Я молчу, потому что ничего не могу объяснить. Он не такой, как на фронте, и я не такой. Через какое-то время я спрашиваю:
– А она что говорит?
Адольф убирает руку со стула.
– Она вообще мало говорит, из нее особо много не вытянешь, сидит и смотрит на тебя. Ну, иногда плачет. Мало говорит. – Адольф отодвигает свою чашку. – То она говорит, что это случилось, чтобы хоть кто-то был. Потом опять, мол, она ничего не понимает, она не думала, что мне от этого будет плохо, и это было как будто со мной. Разве это можно понять? Надо ведь разделять такие вещи, она вообще-то разумная женщина.
Я задумываюсь.
– Может быть, она хочет сказать, что это время была не вполне в себе, ну, как будто ей просто снился сон?
– Может быть… Но я этого не понимаю. Да и недолго, похоже, это длилось.
– Она ведь и слышать о том человеке больше не хочет? – спрашиваю я.
– Она говорит, что ее дом здесь.
Я думаю. Но что еще спросить?
– А тебе так лучше, Адольф?
Он поднимает на меня глаза.
– Не совсем, Эрнст, можешь себе представить, пока нет. Но это же пройдет, как ты думаешь?
Не похоже, чтобы он сам в это верил.
– Конечно, пройдет, Адольф, – говорю я, кладя на стол несколько сэкономленных сигар.
Мы еще о чем-то говорим, потом я ухожу.
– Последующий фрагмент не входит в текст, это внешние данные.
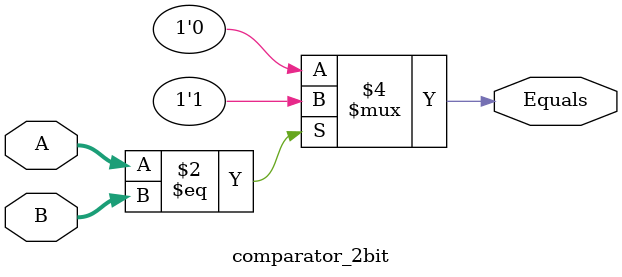
<source format=v>
module comparator_2bit(
    input[1:0] A, B,
    output reg Equals
);

always @(A or B)
begin: COMPARE
    if (A==B)
        Equals = 1;
    else
        Equals = 0;
    end
endmodule

</source>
В прихожей сталкиваюсь с женой, она торопится проскочить мимо.
– До свидания, фрау Бетке, – говорю я и протягиваю ей руку.
– До свидания, – отвечает она и, отвернувшись, пожимает мне руку.
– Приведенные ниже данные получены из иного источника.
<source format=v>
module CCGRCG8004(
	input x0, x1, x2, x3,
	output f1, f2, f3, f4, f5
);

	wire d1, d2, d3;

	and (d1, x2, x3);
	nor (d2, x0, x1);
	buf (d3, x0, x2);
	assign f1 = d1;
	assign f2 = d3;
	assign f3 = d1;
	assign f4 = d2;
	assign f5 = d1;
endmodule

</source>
Адольф провожает меня до вокзала. Свистит ветер. Я смотрю на него сбоку и вспоминаю, как он в траншеях всегда тихонько улыбался, когда мы говорили о мире. Что из всего этого вышло!
Поезд трогается.
– Адольф, – еще быстро говорю я в окно, – я так хорошо тебя понимаю, ты даже не представляешь себе, как хорошо.
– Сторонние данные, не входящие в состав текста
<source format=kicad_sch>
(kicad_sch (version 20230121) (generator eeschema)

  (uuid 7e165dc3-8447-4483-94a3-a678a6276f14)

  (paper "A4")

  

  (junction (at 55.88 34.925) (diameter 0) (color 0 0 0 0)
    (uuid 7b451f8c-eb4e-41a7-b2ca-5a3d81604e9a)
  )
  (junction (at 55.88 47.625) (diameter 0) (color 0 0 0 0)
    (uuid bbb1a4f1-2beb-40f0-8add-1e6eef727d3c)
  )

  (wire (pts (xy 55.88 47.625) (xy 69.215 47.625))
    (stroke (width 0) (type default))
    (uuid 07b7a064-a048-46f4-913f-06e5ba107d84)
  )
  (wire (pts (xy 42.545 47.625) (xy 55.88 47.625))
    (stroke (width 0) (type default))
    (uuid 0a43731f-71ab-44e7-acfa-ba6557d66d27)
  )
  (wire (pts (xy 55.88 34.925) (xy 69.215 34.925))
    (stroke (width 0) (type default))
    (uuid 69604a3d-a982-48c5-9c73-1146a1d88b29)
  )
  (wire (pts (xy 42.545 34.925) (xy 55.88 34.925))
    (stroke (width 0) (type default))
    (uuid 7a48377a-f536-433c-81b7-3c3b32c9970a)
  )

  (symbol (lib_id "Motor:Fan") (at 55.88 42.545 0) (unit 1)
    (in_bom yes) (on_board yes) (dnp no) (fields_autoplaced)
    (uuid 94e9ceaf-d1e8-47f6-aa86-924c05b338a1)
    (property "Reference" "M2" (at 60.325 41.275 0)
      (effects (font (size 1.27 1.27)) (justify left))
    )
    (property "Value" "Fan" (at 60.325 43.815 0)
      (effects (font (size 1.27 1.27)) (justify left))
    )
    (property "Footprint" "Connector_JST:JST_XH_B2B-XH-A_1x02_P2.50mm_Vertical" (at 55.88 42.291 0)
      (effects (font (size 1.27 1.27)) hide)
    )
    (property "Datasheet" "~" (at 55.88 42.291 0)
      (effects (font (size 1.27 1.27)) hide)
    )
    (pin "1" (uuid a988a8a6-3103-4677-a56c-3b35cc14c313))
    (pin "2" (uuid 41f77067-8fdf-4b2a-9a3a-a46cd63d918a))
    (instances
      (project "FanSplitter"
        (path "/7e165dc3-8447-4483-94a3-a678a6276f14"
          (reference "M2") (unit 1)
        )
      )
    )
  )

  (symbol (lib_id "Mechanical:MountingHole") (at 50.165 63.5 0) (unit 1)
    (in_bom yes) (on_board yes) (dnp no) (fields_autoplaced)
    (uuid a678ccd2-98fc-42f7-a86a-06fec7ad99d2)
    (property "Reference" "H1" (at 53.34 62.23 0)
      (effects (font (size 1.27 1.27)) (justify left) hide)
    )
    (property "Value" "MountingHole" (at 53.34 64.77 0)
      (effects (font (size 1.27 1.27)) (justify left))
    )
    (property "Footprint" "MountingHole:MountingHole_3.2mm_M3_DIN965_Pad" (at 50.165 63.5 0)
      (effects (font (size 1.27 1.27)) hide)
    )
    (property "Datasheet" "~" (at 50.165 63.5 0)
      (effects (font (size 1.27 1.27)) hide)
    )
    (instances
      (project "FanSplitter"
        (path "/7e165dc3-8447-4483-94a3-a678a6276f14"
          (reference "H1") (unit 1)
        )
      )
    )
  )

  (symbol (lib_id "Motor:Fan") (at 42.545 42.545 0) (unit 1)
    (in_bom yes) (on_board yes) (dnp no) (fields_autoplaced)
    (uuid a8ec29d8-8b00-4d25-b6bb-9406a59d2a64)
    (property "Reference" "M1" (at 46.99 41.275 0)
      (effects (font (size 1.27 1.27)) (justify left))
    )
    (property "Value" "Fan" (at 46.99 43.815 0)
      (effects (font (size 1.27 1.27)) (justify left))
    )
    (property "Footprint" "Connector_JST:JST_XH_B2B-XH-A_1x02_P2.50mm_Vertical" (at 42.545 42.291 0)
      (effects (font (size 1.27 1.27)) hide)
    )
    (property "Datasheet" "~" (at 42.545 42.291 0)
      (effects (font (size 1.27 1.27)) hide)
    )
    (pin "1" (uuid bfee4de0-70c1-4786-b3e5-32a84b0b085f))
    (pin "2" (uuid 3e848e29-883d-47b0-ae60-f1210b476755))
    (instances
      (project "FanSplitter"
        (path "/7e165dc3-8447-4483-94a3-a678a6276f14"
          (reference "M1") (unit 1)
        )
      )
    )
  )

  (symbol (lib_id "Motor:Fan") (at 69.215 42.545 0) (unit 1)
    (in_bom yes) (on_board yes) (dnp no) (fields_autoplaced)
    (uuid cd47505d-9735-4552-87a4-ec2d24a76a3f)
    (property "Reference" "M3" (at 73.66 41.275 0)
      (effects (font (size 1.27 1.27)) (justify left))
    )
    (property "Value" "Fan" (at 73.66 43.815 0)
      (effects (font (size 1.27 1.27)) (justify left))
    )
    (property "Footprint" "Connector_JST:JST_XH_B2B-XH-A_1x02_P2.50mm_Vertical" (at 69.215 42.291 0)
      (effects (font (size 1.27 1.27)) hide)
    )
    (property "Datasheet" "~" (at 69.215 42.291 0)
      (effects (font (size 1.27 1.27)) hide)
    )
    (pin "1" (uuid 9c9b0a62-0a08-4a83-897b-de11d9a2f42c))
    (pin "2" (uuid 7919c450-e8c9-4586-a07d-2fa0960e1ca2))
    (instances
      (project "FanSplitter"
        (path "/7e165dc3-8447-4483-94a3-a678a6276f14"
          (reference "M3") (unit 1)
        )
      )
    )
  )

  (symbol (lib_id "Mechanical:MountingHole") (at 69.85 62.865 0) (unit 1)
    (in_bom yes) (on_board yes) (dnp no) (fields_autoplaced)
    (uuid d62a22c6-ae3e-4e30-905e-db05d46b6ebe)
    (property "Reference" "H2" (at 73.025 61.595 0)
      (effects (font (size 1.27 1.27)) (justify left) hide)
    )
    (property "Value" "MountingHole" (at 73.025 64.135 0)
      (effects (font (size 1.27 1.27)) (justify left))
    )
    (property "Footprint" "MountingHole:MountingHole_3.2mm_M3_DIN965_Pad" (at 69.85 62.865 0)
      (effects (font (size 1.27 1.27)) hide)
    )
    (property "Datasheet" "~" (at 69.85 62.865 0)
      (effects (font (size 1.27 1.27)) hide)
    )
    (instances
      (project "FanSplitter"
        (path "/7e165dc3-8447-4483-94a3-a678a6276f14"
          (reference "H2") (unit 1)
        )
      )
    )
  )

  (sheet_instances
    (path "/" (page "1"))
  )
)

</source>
Он возвращается один, полем, к своему дому.
* * *
В десять часов звонок на большую перемену. Я давал урок в старшем классе. И теперь четырнадцатилетние несутся мимо меня на свободу. Я смотрю на них из окна. За несколько секунд они меняются до неузнаваемости, сбрасывают школьные оковы и вновь обретают свежесть и непринужденность, свойственные их возрасту.
Когда они сидят передо мной на скамьях, то не настоящие, есть в них что-то то ли от лицемеров и карьеристов, то ли от подлиз и бунтарей. Такими их воспитали семь лет учебы. Естественные, искренние, наивные, как детеныши животных, они пришли в школу с лугов, оторвавшись от игр и грез; сначала среди них действовал простой закон всего живого: самый сильный, самый энергичный становился лидером, за которым шли остальные. Но вместе с еженедельными порциями школьных знаний им постепенно привили другой, искусственный, оценочный закон: отличали, лучшим считали того, кто усерднее прочих потреблял свою порцию. Остальным полагалось на него равняться. Ничего удивительного, что самые энергичные восставали. Однако и им приходилось приноравливаться, поскольку школьный идеал, как ни крути, хороший ученик. Но разве это идеал? Что выходило в истории из хороших учеников? В тепличных школьных условиях они проживают короткую ненастоящую жизнь, тем выше вероятность того, что впоследствии их уделом станут посредственность и угодливая незаметность. Историю двигали вперед только плохие ученики.